ACTIVITY = Reproduce every line of text in the entries below without changing anything, and leave the pictures out of your answer.
■ ■ ■
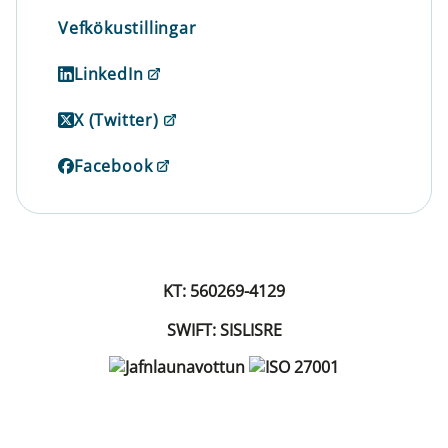
Vefkökustillingar
LinkedIn
X (Twitter)
Facebook
KT: 560269-4129
SWIFT: SISLISRE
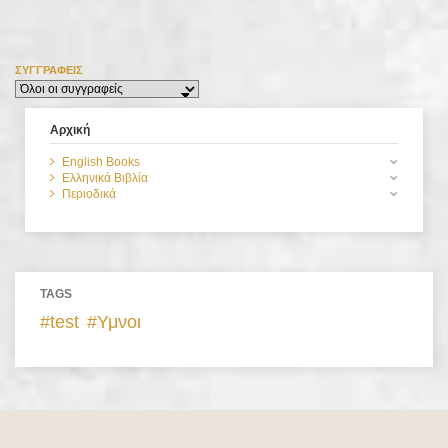
ΣΥΓΓΡΑΦΕΊΣ
Αρχική
English Books
Ελληνικά Βιβλία
Περιοδικά
TAGS
test
Υμνοι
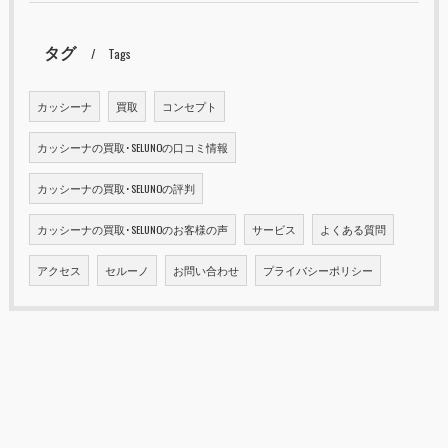
タグ
Tags
カッシーナ
買取
コンセプト
カッシーナの買取･SELUNOの口コミ情報
カッシーナの買取･SELUNOの評判
カッシーナの買取･SELUNOのお客様の声
サービス
よくある質問
アクセス
セルーノ
お問い合わせ
プライバシーポリシー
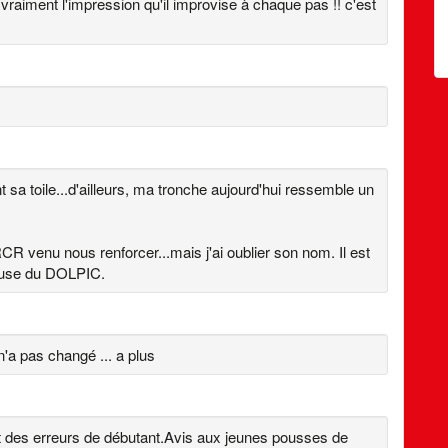
 vraiment l'impression qu'il improvise à chaque pas !! c'est
ant sa toile...d'ailleurs, ma tronche aujourd'hui ressemble un
CR venu nous renforcer...mais j'ai oublier son nom. Il est
 cause du DOLPIC.
n'a pas changé ... a plus
 des erreurs de débutant.Avis aux jeunes pousses de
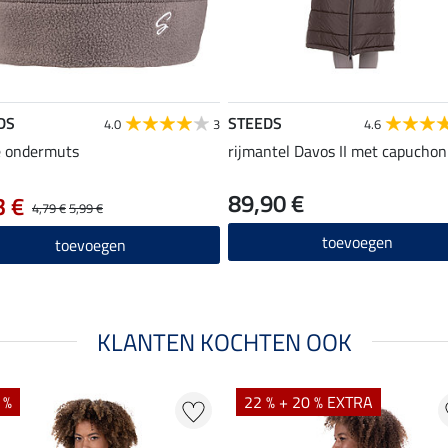
DS
STEEDS
4.0
3
4.6
e ondermuts
rijmantel Davos II met capuchon
89,90 €
3 €
4,79 €
5,99 €
toevoegen
toevoegen
KLANTEN KOCHTEN OOK
 %
22 % + 20 % EXTRA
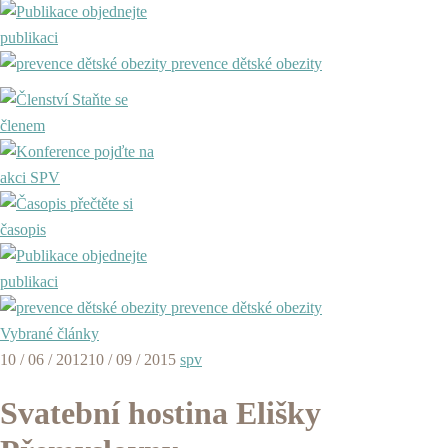
objednejte
publikaci
prevence dětské obezity
Staňte se
členem
pojďte na
akci SPV
přečtěte si
časopis
objednejte
publikaci
prevence dětské obezity
Vybrané články
10 / 06 / 2012
10 / 09 / 2015
spv
Svatební hostina Elišky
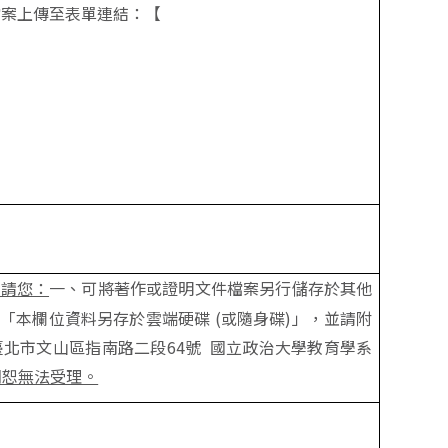
檔案上傳至表單連結：【
，請您：
一、可將著作或證明文件檔案另行儲存於其他
明「本欄位資料另存於雲端硬碟 (或隨身碟)」，並請附
北市文山區指南路二段64號 國立政治大學教育學系
期恕無法受理。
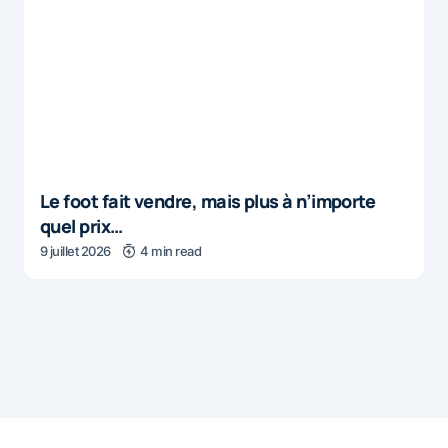
Le foot fait vendre, mais plus à n’importe
quel prix…
9 juillet 2026
4 min read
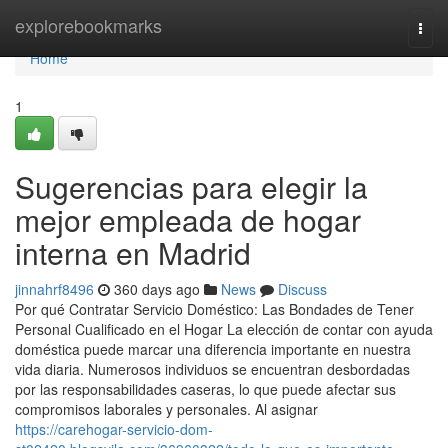
Home
explorebookmarks
Togg
navi
Home
1
Sugerencias para elegir la
mejor empleada de hogar
interna en Madrid
jinnahrf8496
360 days ago
News
Discuss
Por qué Contratar Servicio Doméstico: Las Bondades de Tener
Personal Cualificado en el Hogar La elección de contar con ayuda
doméstica puede marcar una diferencia importante en nuestra
vida diaria. Numerosos individuos se encuentran desbordadas
por las responsabilidades caseras, lo que puede afectar sus
compromisos laborales y personales. Al asignar
https://carehogar-servicio-dom-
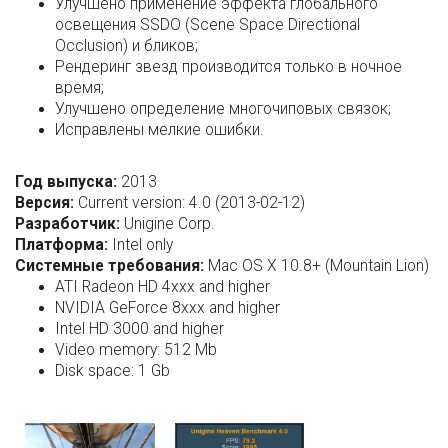
Улучшено применение эффекта глобального
освещения SSDO (Scene Space Directional
Occlusion) и бликов;
Рендеринг звезд производится только в ночное
время;
Улучшено определение многочиповых связок;
Исправлены мелкие ошибки.
Год выпуска:
2013
Версия:
Current version: 4.0 (2013-02-12)
Разработчик:
Unigine Corp.
Платформа:
Intel only
Системные требования:
Mac OS X 10.8+ (Mountain Lion)
ATI Radeon HD 4xxx and higher
NVIDIA GeForce 8xxx and higher
Intel HD 3000 and higher
Video memory: 512 Mb
Disk space: 1 Gb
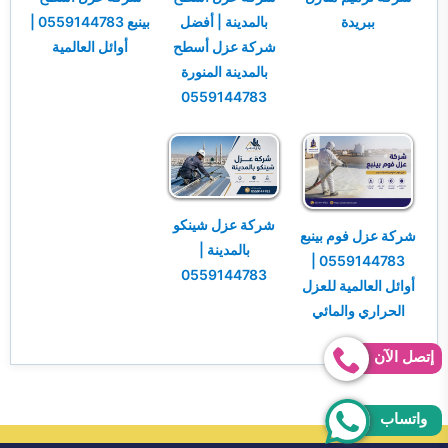
ببريدة
بالمدينة | أفضل
بينبع 0559144783 |
شركة عزل أسطح
أوائل العالمية
بالمدينة المنورة
0559144783
شركة عزل شينكو
شركة عزل فوم بينبع
بالمدينة |
0559144783 |
0559144783
أوائل العالمية للعزل
الحراري والمائي
إتصل الآن
واتساب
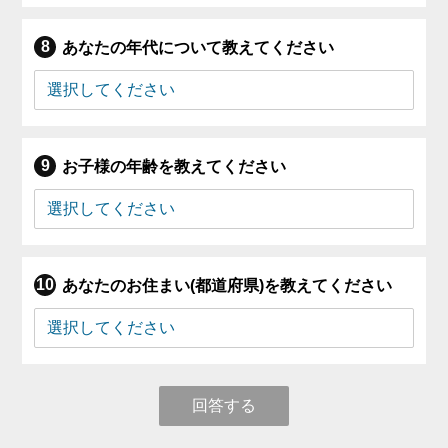
あなたの年代について教えてください
お子様の年齢を教えてください
あなたのお住まい(都道府県)を教えてください
回答する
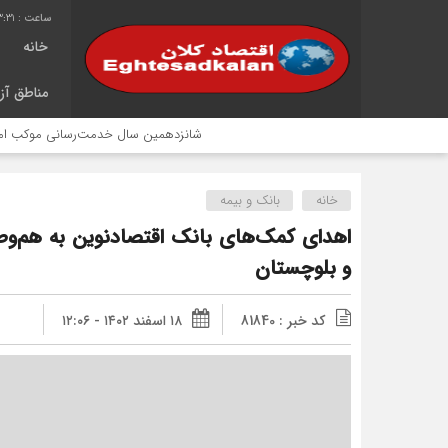
3:31
خانه
مناطق آزا
شانزدهمین سال خدمت‌رسانی موکب امام رضا (ع) 
خانه
بانک و بیمه
اهدای کمک‌های بانک اقتصادنوین به هم‌وط
و‌ بلوچستان
کد خبر : 81840
۱۸ اسفند ۱۴۰۲ - ۱۲:۰۶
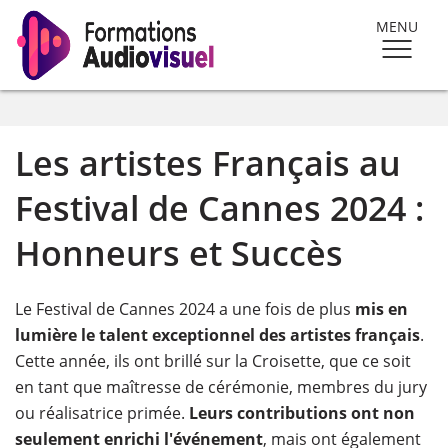
MENU
Les artistes Français au
Festival de Cannes 2024 :
Honneurs et Succès
Le Festival de Cannes 2024 a une fois de plus
mis en
lumière le talent exceptionnel des artistes français
.
Cette année, ils ont brillé sur la Croisette, que ce soit
en tant que maîtresse de cérémonie, membres du jury
ou réalisatrice primée.
Leurs contributions ont non
seulement
enrichi l'événement
, mais ont également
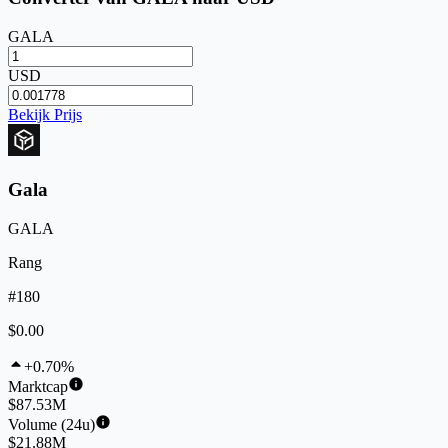
GALA
USD
Bekijk Prijs
Gala
GALA
Rang
#180
$0.00
+0.70%
Marktcap
$87.53M
Volume (24u)
$21.88M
■ ■ ■
ANSWER FOR THIS EXERCISE =
Vefkökustillingar
LinkedIn
X (Twitter)
Facebook
KT: 560269-4129
SWIFT: SISLISRE
ΣΥΓΓΡΑΦΕΊΣ
Αρχική
English Books
Ελληνικά Βιβλία
Περιοδικά
TAGS
test
Υμνοι
タグ
Tags
カッシーナ
買取
コンセプト
カッシーナの買取･SELUNOの口コミ情報
カッシーナの買取･SELUNOの評判
カッシーナの買取･SELUNOのお客様の声
サービス
よくある質問
アクセス
セルーノ
お問い合わせ
プライバシーポリシー
 vraiment l'impression qu'il improvise à chaque pas !! c'est
ant sa toile...d'ailleurs, ma tronche aujourd'hui ressemble un
CR venu nous renforcer...mais j'ai oublier son nom. Il est
 cause du DOLPIC.
n'a pas changé ... a plus
 des erreurs de débutant.Avis aux jeunes pousses de
DS
STEEDS
4.0
3
4.6
e ondermuts
rijmantel Davos II met capuchon
89,90 €
3 €
4,79 €
5,99 €
toevoegen
toevoegen
KLANTEN KOCHTEN OOK
 %
22 % + 20 % EXTRA
objednejte
publikaci
prevence dětské obezity
Staňte se
členem
pojďte na
akci SPV
přečtěte si
časopis
objednejte
publikaci
prevence dětské obezity
Vybrané články
10 / 06 / 2012
10 / 09 / 2015
spv
Svatební hostina Elišky
檔案上傳至表單連結：【
，請您：
一、可將著作或證明文件檔案另行儲存於其他
明「本欄位資料另存於雲端硬碟 (或隨身碟)」，並請附
北市文山區指南路二段64號 國立政治大學教育學系
期恕無法受理。
Le foot fait vendre, mais plus à n’importe
quel prix…
9 juillet 2026
4 min read
Home
explorebookmarks
Togg
navi
Home
1
Sugerencias para elegir la
mejor empleada de hogar
interna en Madrid
jinnahrf8496
360 days ago
News
Discuss
Por qué Contratar Servicio Doméstico: Las Bondades de Tener
Personal Cualificado en el Hogar La elección de contar con ayuda
doméstica puede marcar una diferencia importante en nuestra
vida diaria. Numerosos individuos se encuentran desbordadas
por las responsabilidades caseras, lo que puede afectar sus
compromisos laborales y personales. Al asignar
https://carehogar-servicio-dom-
Улучшено применение эффекта глобального
освещения SSDO (Scene Space Directional
Occlusion) и бликов;
Рендеринг звезд производится только в ночное
время;
Улучшено определение многочиповых связок;
Исправлены мелкие ошибки.
Год выпуска:
2013
Версия:
Current version: 4.0 (2013-02-12)
Разработчик:
Unigine Corp.
Платформа:
Intel only
Системные требования:
Mac OS X 10.8+ (Mountain Lion)
ATI Radeon HD 4xxx and higher
NVIDIA GeForce 8xxx and higher
Intel HD 3000 and higher
Video memory: 512 Mb
Disk space: 1 Gb
ببريدة
بالمدينة | أفضل
بينبع 0559144783 |
شركة عزل أسطح
أوائل العالمية
بالمدينة المنورة
0559144783
شركة عزل شينكو
شركة عزل فوم بينبع
بالمدينة |
0559144783 |
0559144783
أوائل العالمية للعزل
الحراري والمائي
إتصل الآن
واتساب
あなたの年代について教えてください
お子様の年齢を教えてください
あなたのお住まい(都道府県)を教えてください
回答する
3:31
خانه
مناطق آزا
شانزدهمین سال خدمت‌رسانی موکب امام رضا (ع) 
خانه
بانک و بیمه
اهدای کمک‌های بانک اقتصادنوین به هم‌وط
و‌ بلوچستان
کد خبر : 81840
۱۸ اسفند ۱۴۰۲ - ۱۲:۰۶
MENU
Les artistes Français au
Festival de Cannes 2024 :
Honneurs et Succès
Le Festival de Cannes 2024 a une fois de plus
mis en
lumière le talent exceptionnel des artistes français
.
Cette année, ils ont brillé sur la Croisette, que ce soit
en tant que maîtresse de cérémonie, membres du jury
ou réalisatrice primée.
Leurs contributions ont non
seulement
enrichi l'événement
, mais ont également
GALA
USD
Bekijk Prijs
Gala
GALA
Rang
#180
$0.00
+0.70%
Marktcap
$87.53M
Volume (24u)
$21.88M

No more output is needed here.